O ÚLTIMO DIA
Era um dia nublado. Ninguém decidia.
Soprava uma brisa leve. "Não é o vento leste, é o siroco"
[disse alguém.
Alguns magros ciprestes espetados na encosta e o mar
cinzento com lagoas de luz um pouco adiante.
Os soldados apresentavam armas quando começou a chuviscar.
"Não é o vento leste, é o siroco" foi a única decisão
[que se escutou.
E no entanto sabíamos que na manhã seguinte não nos
[restaria
mais nada, nem a mulher que ao nosso lado bebe o sono,
nem a lembrança de que um dia fomos homens,
mais nada na manhã seguinte.
"Este vento traz à mente a primavera", dizia a
[amiga
que passeava comigo a olhar para longe "a primavera
que de repente fez baixar o inverno sobre o mar fechado.

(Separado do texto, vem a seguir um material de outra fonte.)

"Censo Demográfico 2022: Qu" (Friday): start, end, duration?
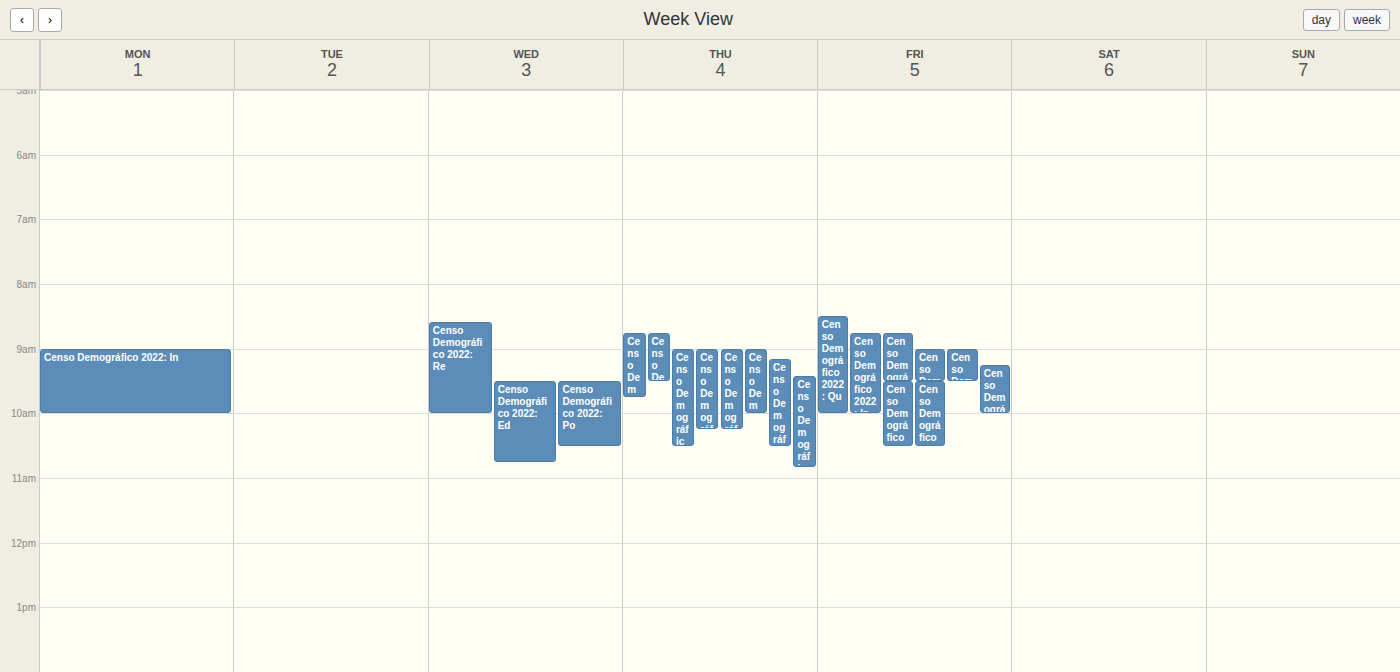
8:30 AM to 10:00 AM, 1 hour 30 minutes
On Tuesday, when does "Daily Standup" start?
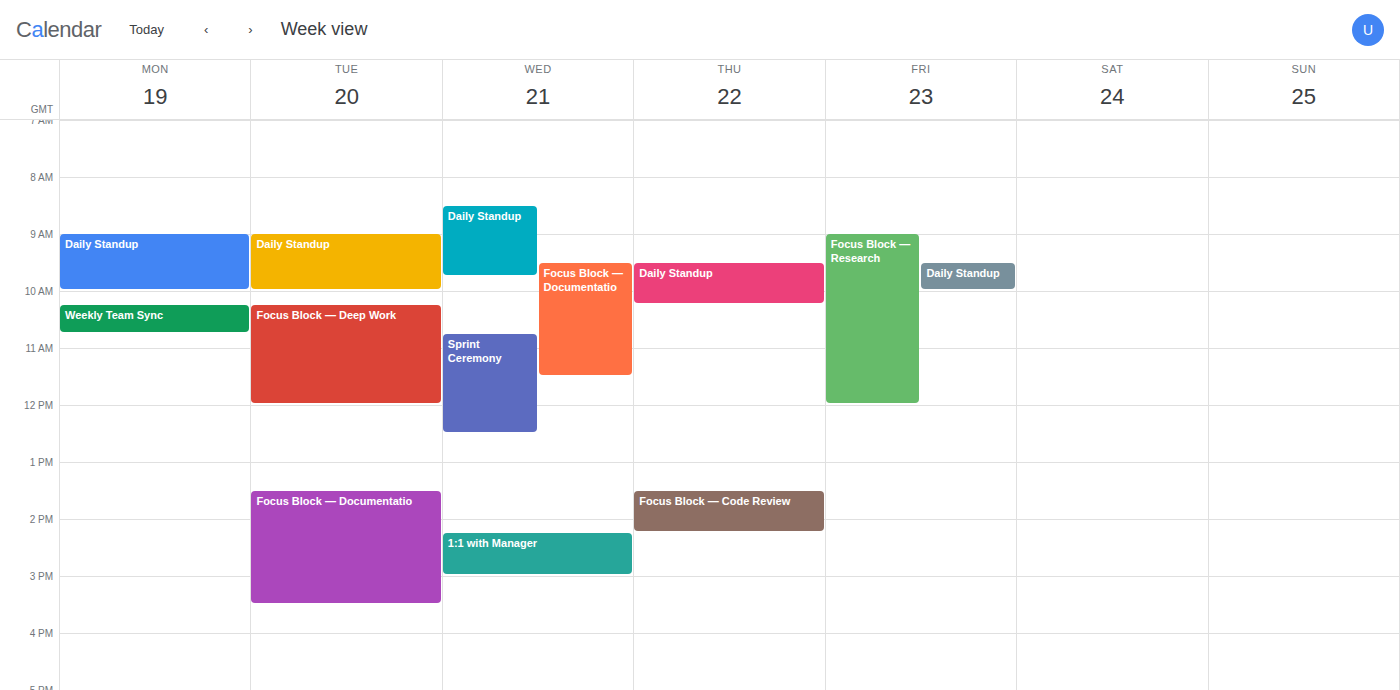
09:00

Tão inesperado. Tantos anos se passaram. Como
[morreremos?"
Uma marcha fúnebre zanzava pela chuva fina.
Como morre um homem? Estranho que ninguém
[pensasse nisso.
E para os que pensaram era como recordações de velhas
[crônicas
do tempo dos cruzados e da batalha naval de
[Salamina.
E no entanto a morte é coisa que acontece; como morre
[um homem?
E no entanto cada um recebe a sua morte, a sua própria
[morte, que não pertence a mais ninguém
e a vida é esse jogo.
Baixava a luz sobre o dia nublado, ninguém decidia.
Na manhã seguinte não nos restaria nada: rendição
[total; sequer as nossas mãos;
e nossas mulheres servindo aos estrangeiros, nossos filhos
[nas pedreiras.
Passeando comigo minha amiga cantava uma canção
[estropiada:
"A primavera, o verão, raiás..."
Vinham à lembrança velhos mestres que nos deixaram
[órfãos.
Passou um casal a conversar:
"Eu me cansei da tarde, vamos para casa
vamos acender a luz de casa."
Atenas, fevereiro de 39
[Poemas Giorgos Seféris, São Paulo: Nova Alexandria, 1995, pp. 113-114, sel., trad. e notas de José Paulo Paes].